Neste ano, o sírio está coordenando a Copa dos Refugiados, torneio entre times de imigrantes realizado em três Estados. Em Porto Alegre, a final será entre Senegal e Líbano. Em São Paulo e no Rio, o campeonato é realizado entre julho e agosto.
Para a partida de sexta da seleção brasileira na Copa da Rússia, ele acredita em uma vitória por 3 a 2. “Estou muito preocupado com a Bélgica porque eles são fortes e têm sorte. Mas, se Deus quiser, vamos ganhar.”
“Moscou” no Anhangabaú
O camaronês Guslarime Fomo, 34, também teme um jogo difícil contra a Bélgica. “Seria bom o Brasil vencer por 2 a 1. Mas acho que pode ir para os pênaltis”, diz o rapper, que se refugiou no Brasil em 2014 após sofrer perseguição por criticar o governo de seu país em suas músicas.
Já que Camarões não conseguiu a vaga para o Mundial deste ano, ele não teve dúvidas de para quem torcer. “Gosto do jogo do Brasil. É o melhor time do mundo.”
Quando é perguntado se, após quatro anos morando aqui, se sente um pouco brasileiro, responde: “Se eu me sinto? Não me sinto, eu sou brasileiro!”
O músico tem visto os jogos em “Moscou” – é assim que ele chama, de brincadeira, o Vale do Anhangabaú, no centro de São Paulo, onde um telão transmite as partidas do torneio. Na disputa contra o México, postou fotos nas redes sociais vestindo camisa amarela, rodeado de torcedores e com uma réplica da taça da Copa na mão.
“País paralisado”
Já o venezuelano Alejandro Gerardo, 33, está esperando receber seu primeiro salário para comprar uma camisa da Seleção e vesti-la durante os jogos. Ele chegou aqui há cinco meses, por Roraima, e hoje mora em um abrigo municipal em São Paulo. Seus dois filhos ficaram no país de origem e, de lá, torcem para o Brasil na Copa também.

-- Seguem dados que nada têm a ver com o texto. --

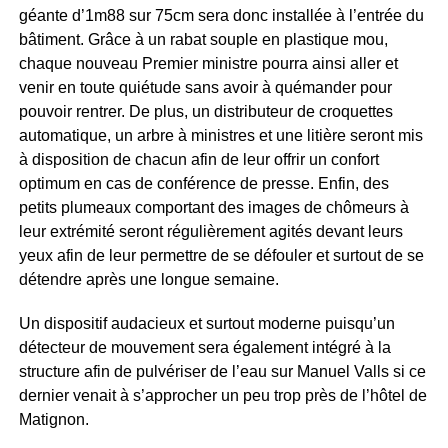
géante d’1m88 sur 75cm sera donc installée à l’entrée du
bâtiment. Grâce à un rabat souple en plastique mou,
chaque nouveau Premier ministre pourra ainsi aller et
venir en toute quiétude sans avoir à quémander pour
pouvoir rentrer. De plus, un distributeur de croquettes
automatique, un arbre à ministres et une litière seront mis
à disposition de chacun afin de leur offrir un confort
optimum en cas de conférence de presse. Enfin, des
petits plumeaux comportant des images de chômeurs à
leur extrémité seront régulièrement agités devant leurs
yeux afin de leur permettre de se défouler et surtout de se
détendre après une longue semaine.
Un dispositif audacieux et surtout moderne puisqu’un
détecteur de mouvement sera également intégré à la
structure afin de pulvériser de l’eau sur Manuel Valls si ce
dernier venait à s’approcher un peu trop près de l’hôtel de
Matignon.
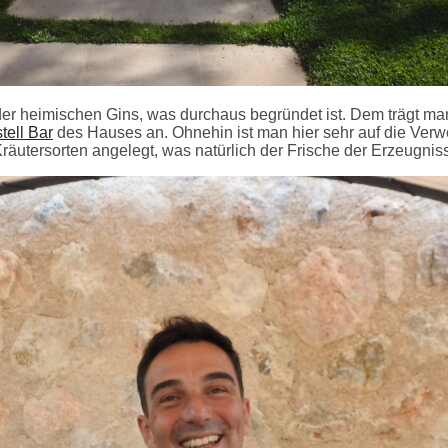
t der heimischen Gins, was durchaus begründet ist. Dem trägt m
tell Bar
des Hauses an. Ohnehin ist man hier sehr auf die Verw
utersorten angelegt, was natürlich der Frische der Erzeugnisse 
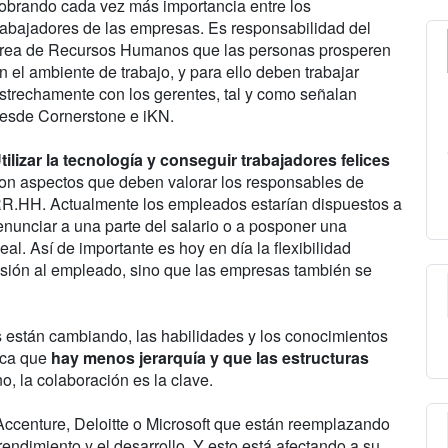
obrando cada vez más importancia entre los
rabajadores de las empresas. Es responsabilidad del
rea de Recursos Humanos que las personas prosperen
n el ambiente de trabajo, y para ello deben trabajar
strechamente con los gerentes, tal y como señalan
esde Cornerstone e iKN.
tilizar la tecnología y conseguir trabajadores felices
on aspectos que deben valorar los responsables de
R.HH. Actualmente los empleados estarían dispuestos a
enunciar a una parte del salario o a posponer una
al. Así de importante es hoy en día la flexibilidad
cesión al empleado, sino que las empresas también se
s están cambiando, las habilidades y los conocimientos
fica que
hay menos jerarquía y que las estructuras
o, la colaboración es la clave.
ccenture, Deloitte o Microsoft que están reemplazando
rendimiento y el desarrollo. Y esto está afectando a su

Alejandro diz que ficou surpreso com a mobilização no período do torneio. “É a primeira vez na vida que vejo um país paralisar por um jogo.”
De futebol ele entende: na Venezuela, Alejandro era técnico do esporte em uma ONG voltada para crianças e adolescentes de rua. Agora, vai treinar o time de seu país na Copa dos Refugiados.
“O Tite é minha maior fonte de inspiração”, afirma. “E o Neymar e o Thiago [Silva] são a fonte de vida para as crianças que jogam futebol na Venezuela”, completa.
Outra refugiada que entende de futebol é a moçambicana Lara Lopes, 34. “Jogo desde a minha infância. Gosto muito”, afirma. Na Copa, ela torce para os países africanos e para a Seleção Brasileira: “Sempre acompanhei muita coisa do Brasil, os jogadores, os clubes. E agora é o país que me acolheu“.
Lara saiu de Moçambique em 2013, após sofrer perseguição por sua orientação sexual. Hoje, faz faculdade e é estagiária em uma empresa em São Paulo. Diz que aqui se sente livre e em segurança.
Ela assistiu ao último jogo da seleção com dois amigos sírios, na casa de um deles. Sobre o jogo contra a Bélgica, acredita que vai para os pênaltis. “Mas vai dar Brasil”, completa.